■ **What is being asked**:
Return word for word the lines that start at the one containing "Question 1(a) — Max Mark: 45" and run through the last line, including both.

■ **Supplied material**:
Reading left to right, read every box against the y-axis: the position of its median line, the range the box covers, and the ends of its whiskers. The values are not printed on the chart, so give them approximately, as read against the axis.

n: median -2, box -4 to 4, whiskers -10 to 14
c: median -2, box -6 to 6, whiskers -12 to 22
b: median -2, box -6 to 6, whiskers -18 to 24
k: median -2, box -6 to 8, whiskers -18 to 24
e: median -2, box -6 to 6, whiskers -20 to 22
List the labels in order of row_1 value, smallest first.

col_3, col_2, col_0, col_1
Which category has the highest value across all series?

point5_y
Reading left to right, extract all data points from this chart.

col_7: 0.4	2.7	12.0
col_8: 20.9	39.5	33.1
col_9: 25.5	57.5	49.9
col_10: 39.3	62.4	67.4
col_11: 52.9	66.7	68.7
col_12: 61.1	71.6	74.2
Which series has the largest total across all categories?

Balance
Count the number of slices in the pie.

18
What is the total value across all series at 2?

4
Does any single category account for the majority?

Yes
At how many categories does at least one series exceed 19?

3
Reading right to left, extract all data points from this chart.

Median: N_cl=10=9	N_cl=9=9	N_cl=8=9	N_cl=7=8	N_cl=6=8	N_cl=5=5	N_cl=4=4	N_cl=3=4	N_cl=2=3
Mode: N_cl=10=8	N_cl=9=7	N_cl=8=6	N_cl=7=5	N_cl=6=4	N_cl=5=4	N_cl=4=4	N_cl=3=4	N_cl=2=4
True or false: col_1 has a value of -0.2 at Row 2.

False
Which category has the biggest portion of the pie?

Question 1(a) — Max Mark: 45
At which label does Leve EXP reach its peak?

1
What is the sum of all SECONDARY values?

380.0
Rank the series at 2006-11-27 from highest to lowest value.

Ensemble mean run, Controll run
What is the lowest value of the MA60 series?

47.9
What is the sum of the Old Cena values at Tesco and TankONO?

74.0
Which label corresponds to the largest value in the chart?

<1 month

■ **Exercise result**:
Question 1(a) — Max Mark: 45
At which label does Leve EXP reach its peak?

1
What is the sum of all SECONDARY values?

380.0
Rank the series at 2006-11-27 from highest to lowest value.

Ensemble mean run, Controll run
What is the lowest value of the MA60 series?

47.9
What is the sum of the Old Cena values at Tesco and TankONO?

74.0
Which label corresponds to the largest value in the chart?

<1 month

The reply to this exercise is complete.